Circle Jerks

  • Circle Jerks
  • Group Sex (Frontier) 1980 
  • Wild in the Streets (Faulty Products) 1982 
  • Golden Shower of Hits (LAX) 1983  (Avenue) 1992 
  • Wönderful (Combat Core) 1985 
  • VI (Relativity) 1987 
  • Group Sex/Wild in the Streets (Frontier) 1988 
  • Gig (Relativity) 1992 
  • Oddities Abmornalities and Curiosities (Mercury) 1995 
  • Various Artists
  • The Decline of Western Civilization (Slash) 1980 

Singer Keith Morris, who left Black Flag after appearing on its debut single, formed the Circle Jerks with ex-Redd Kross guitarist Greg Hetson in Los Angeles in 1980. Fast, loud and loose, the Jerks became one of the region’s most popular and durable slam bands. Immortalized on celluloid in The Decline of Western Civilization punk documentary, the Circle Jerks found vinyl success (via the film soundtrack and their own releases) later. Typically crude and undisciplined, despite occasional offbeat choices of material (Wild in the Streets contains a hyper remake of Jackie DeShannon’s “Put a Little Love in Your Heart”), these Jerks managed to become a live success; their shows generate some of the most intense slam-dancing and stage-diving anywhere. (In 1988, Frontier remixed and reissued Wild in the Streets, appending Group Sex to the CD.)
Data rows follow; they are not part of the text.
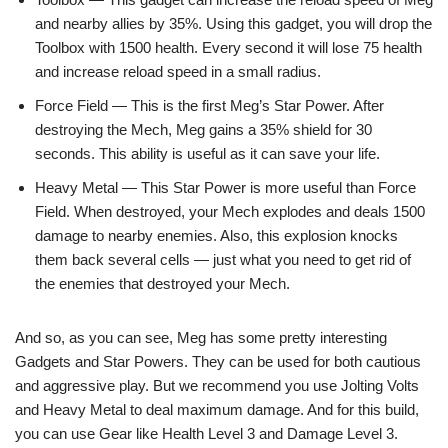
and nearby allies by 35%. Using this gadget, you will drop the
Toolbox with 1500 health. Every second it will lose 75 health
and increase reload speed in a small radius.
Force Field — This is the first Meg’s Star Power. After
destroying the Mech, Meg gains a 35% shield for 30
seconds. This ability is useful as it can save your life.
Heavy Metal — This Star Power is more useful than Force
Field. When destroyed, your Mech explodes and deals 1500
damage to nearby enemies. Also, this explosion knocks
them back several cells — just what you need to get rid of
the enemies that destroyed your Mech.
And so, as you can see, Meg has some pretty interesting
Gadgets and Star Powers. They can be used for both cautious
and aggressive play. But we recommend you use Jolting Volts
and Heavy Metal to deal maximum damage. And for this build,
you can use Gear like Health Level 3 and Damage Level 3.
With a joyously tasteless urinal cover photo, Golden Shower of Hits offers a new batch of tuneless kinetic guitar rock, built around the funnier-in-concept-than- execution “Jerks on 45” medley, which dismembers a number of well-known wimp classics, including “Along Comes Mary,” “Afternoon Delight,” “Having My Baby” and “Love Will Keep Us Together.”

Joined by a new rhythm section, Morris and Hetson cut Wönderful, a tepid self-produced imitation of a punk record by a band that, while bearing a passing resemblance to the Dictators, sounds old, tired and bored. Amazingly, the identical lineup is also responsible for VI, a far better high-burn collection (which really sounds like the Dictators) that gets off to a great start with “Beat Me Senseless” and continues from there, going so far as to strip down and speed up Creedence’s “Fortunate Son” for a fun cover. After eight years, the self-aware Circle Jerks have a sharp focus; the charged-up enthusiasm is tempered by a sense of musical responsibility. Some of the songs suck but, in general, VI is cogent, powerful and thoughtful — punk the old-fashioned way.
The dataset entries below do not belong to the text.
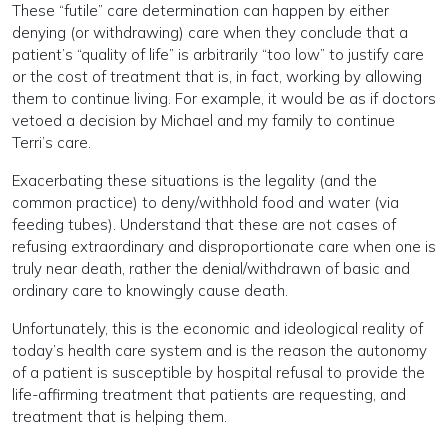
These “futile” care determination can happen by either
denying (or withdrawing) care when they conclude that a
patient’s “quality of life” is arbitrarily “too low” to justify care
or the cost of treatment that is, in fact, working by allowing
them to continue living. For example, it would be as if doctors
vetoed a decision by Michael and my family to continue
Terri’s care.
Exacerbating these situations is the legality (and the
common practice) to deny/withhold food and water (via
feeding tubes). Understand that these are not cases of
refusing extraordinary and disproportionate care when one is
truly near death, rather the denial/withdrawn of basic and
ordinary care to knowingly cause death.
Unfortunately, this is the economic and ideological reality of
today’s health care system and is the reason the autonomy
of a patient is susceptible by hospital refusal to provide the
life-affirming treatment that patients are requesting, and
treatment that is helping them.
The quartet — which, by Wönderful, had come to include Zander Schloss on bass and Keith Clark on drums — ran out of gas in the late ’80s, however, and its members moved onto other enterprises. Morris passed along what he knew to the Hangmen (whom he managed) and worked behind the scenes with other bands as well. Hetson joined Bad Religion. Schloss collaborated with Joe Strummer on a number of projects, joined Thelonious Monster briefly and formed the Low & Sweet Orchestra, which has come to include actor Dermot Mulroney and a member of the Pogues. But the Circle Jerks never officially disbanded — a fact loudly confirmed in 1992 on a raging and rude live album. Recorded at shows in California and Mexico, Gig rips up the floorboards with 22 doses of essential Jerkdom, including “When the Shit Hits the Fan,” “Wild in the Streets,” “Beat Me Senseless” and “Coup d’Etat.” Sure it’s fifteen years too late, but the quartet plays ’em like it means ’em, and the hot sound (courtesy producer Paul du Gré) does justice to the spirited performances.
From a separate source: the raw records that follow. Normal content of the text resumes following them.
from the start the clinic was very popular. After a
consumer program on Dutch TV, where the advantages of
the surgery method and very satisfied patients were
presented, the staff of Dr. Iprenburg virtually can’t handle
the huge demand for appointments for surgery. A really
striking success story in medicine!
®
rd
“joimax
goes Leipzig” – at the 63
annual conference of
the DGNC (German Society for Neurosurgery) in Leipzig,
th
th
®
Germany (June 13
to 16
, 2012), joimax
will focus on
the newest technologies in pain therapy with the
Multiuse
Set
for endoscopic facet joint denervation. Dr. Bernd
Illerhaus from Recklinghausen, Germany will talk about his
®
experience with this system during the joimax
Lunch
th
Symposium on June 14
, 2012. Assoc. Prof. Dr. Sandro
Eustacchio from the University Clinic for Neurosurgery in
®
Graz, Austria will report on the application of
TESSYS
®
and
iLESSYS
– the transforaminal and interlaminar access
That blast across the world’s bow was followed by the group’s first studio album in eight years. Oddities Abnormalities and Curiosities finds Morris, Hetson, Schloss and Clark slashing away enthusiastically at songs that have teenage energy and adult lyrics. Striking a Peter Pan pose, at least they don’t pretend to be anything they’re not — namely, young kids. (Ironically, Robyn Hitchcock’s “I Wanna Destroy You,” with guest vocals by notorious raver Debbie Gibson and L7’s Suzi Gardner, is the only song with real punk conviction.) Producer Niko Bolas keeps the sound loose and raunchy, and the band lands somewhere between post-Rotten Pistols and mid-’70s Stones, making the better-than-fair album more of a mature second start than a continuation of the Circle Jerks’ original slouching bratcore.